» Problem to solve
Collect all lines containing the word "analyst" from the data.

Task input below:

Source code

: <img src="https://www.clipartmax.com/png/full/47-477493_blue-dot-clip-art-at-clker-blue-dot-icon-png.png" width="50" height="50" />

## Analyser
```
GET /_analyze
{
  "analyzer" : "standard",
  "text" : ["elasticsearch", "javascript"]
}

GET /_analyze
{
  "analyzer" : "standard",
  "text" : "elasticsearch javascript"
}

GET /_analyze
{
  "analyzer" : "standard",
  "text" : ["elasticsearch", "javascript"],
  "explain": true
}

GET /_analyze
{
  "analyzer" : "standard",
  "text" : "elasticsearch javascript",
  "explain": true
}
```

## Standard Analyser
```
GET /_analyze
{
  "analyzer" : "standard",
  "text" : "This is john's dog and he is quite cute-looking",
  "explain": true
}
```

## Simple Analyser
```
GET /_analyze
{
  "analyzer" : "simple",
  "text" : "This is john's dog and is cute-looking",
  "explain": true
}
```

End of Task input.
Task input below:

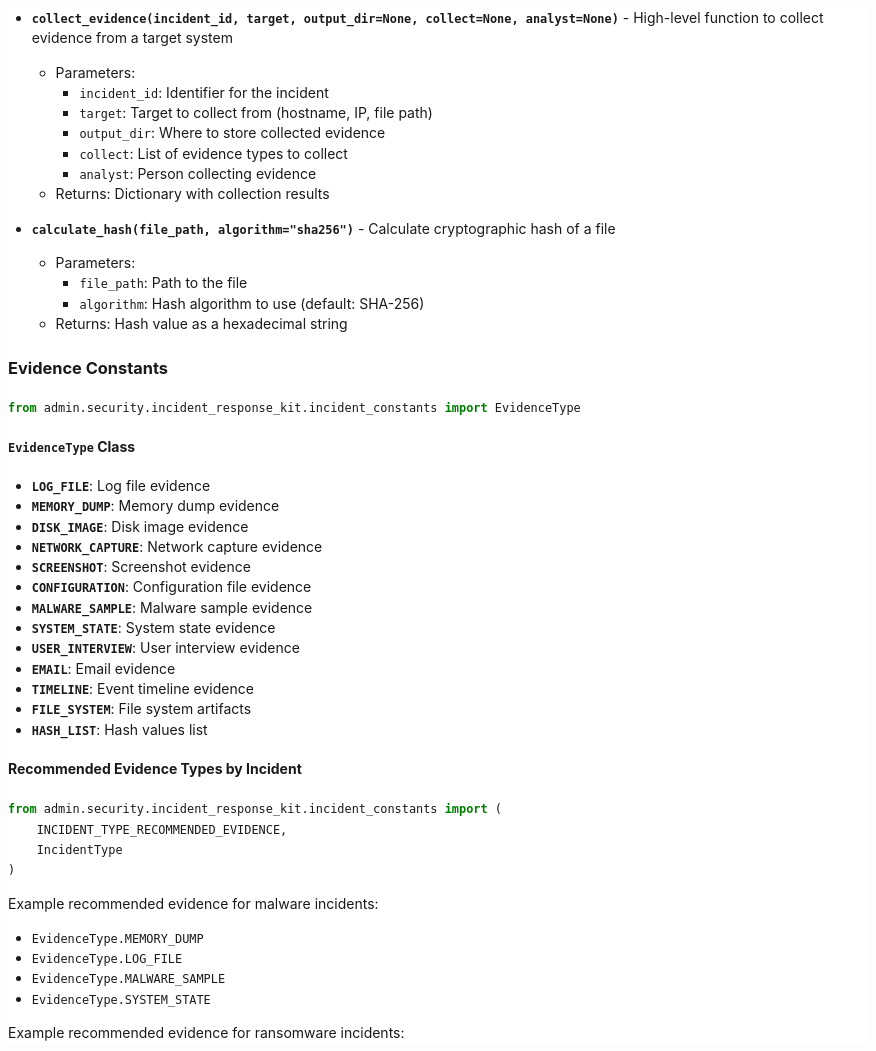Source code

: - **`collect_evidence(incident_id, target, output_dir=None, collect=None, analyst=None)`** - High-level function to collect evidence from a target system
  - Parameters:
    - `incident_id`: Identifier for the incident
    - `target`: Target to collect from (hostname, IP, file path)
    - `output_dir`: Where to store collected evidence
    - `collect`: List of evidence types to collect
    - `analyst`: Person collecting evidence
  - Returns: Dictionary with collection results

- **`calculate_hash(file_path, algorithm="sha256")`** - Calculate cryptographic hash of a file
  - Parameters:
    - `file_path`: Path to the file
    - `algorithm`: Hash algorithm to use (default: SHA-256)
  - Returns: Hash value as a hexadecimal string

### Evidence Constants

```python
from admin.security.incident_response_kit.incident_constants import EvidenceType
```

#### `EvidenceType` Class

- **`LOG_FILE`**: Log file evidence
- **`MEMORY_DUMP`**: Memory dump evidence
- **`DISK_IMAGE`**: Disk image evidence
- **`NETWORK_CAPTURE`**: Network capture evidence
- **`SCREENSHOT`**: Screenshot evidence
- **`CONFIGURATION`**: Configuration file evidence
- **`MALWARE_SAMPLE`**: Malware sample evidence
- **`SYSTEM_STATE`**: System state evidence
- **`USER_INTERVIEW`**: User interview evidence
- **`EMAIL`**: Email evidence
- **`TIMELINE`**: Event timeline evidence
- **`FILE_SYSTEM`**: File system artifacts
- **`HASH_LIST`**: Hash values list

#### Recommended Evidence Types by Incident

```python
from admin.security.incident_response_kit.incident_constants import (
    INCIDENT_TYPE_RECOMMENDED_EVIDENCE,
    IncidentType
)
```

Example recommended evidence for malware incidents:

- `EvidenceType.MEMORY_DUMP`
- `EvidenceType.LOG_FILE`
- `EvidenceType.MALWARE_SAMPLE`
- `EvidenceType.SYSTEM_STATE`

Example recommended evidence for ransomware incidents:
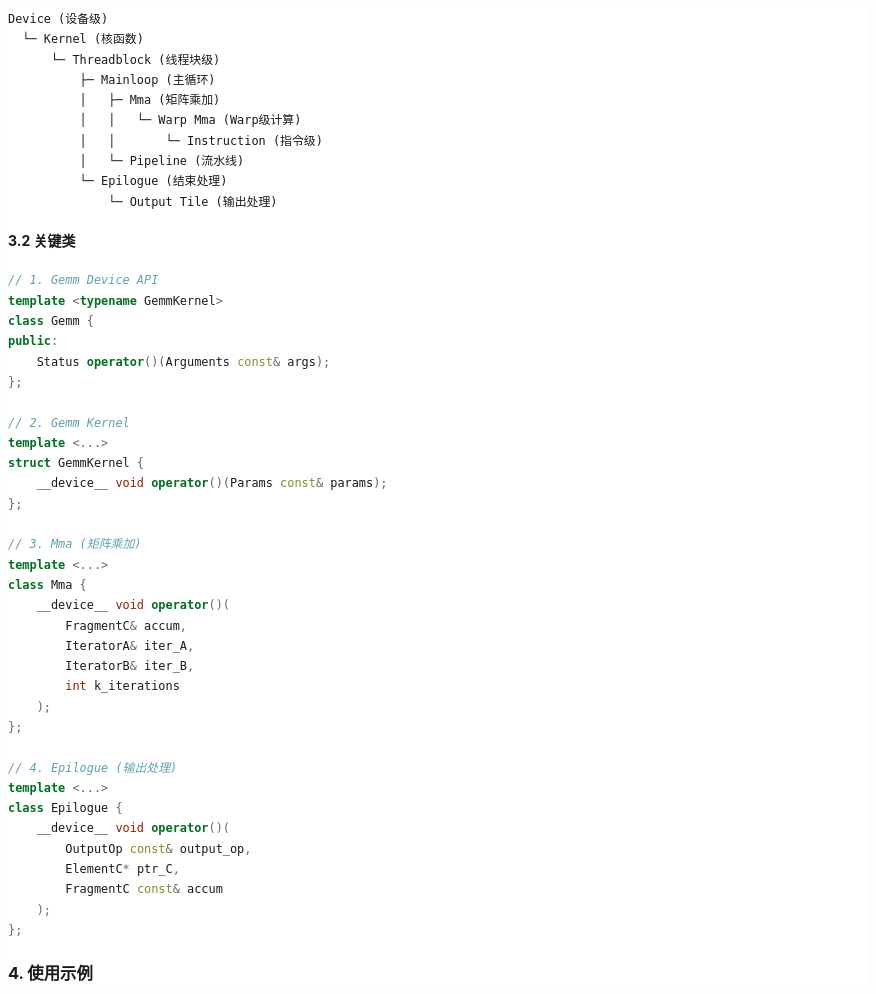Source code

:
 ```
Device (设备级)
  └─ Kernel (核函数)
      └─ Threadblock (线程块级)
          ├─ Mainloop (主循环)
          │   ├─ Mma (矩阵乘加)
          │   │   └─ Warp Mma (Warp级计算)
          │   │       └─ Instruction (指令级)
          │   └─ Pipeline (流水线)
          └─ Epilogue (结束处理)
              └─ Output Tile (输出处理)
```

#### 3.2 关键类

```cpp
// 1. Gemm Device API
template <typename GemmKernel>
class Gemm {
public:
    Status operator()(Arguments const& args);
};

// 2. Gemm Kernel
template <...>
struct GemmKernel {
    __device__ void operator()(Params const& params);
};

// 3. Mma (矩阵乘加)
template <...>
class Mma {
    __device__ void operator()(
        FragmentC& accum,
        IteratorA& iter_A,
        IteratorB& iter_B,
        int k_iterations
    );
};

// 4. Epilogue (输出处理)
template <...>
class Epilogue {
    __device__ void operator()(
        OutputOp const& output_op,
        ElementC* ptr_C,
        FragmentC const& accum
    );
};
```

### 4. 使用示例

End of Task input.

» Exercise response
: - **`collect_evidence(incident_id, target, output_dir=None, collect=None, analyst=None)`** - High-level function to collect evidence from a target system
    - `analyst`: Person collecting evidence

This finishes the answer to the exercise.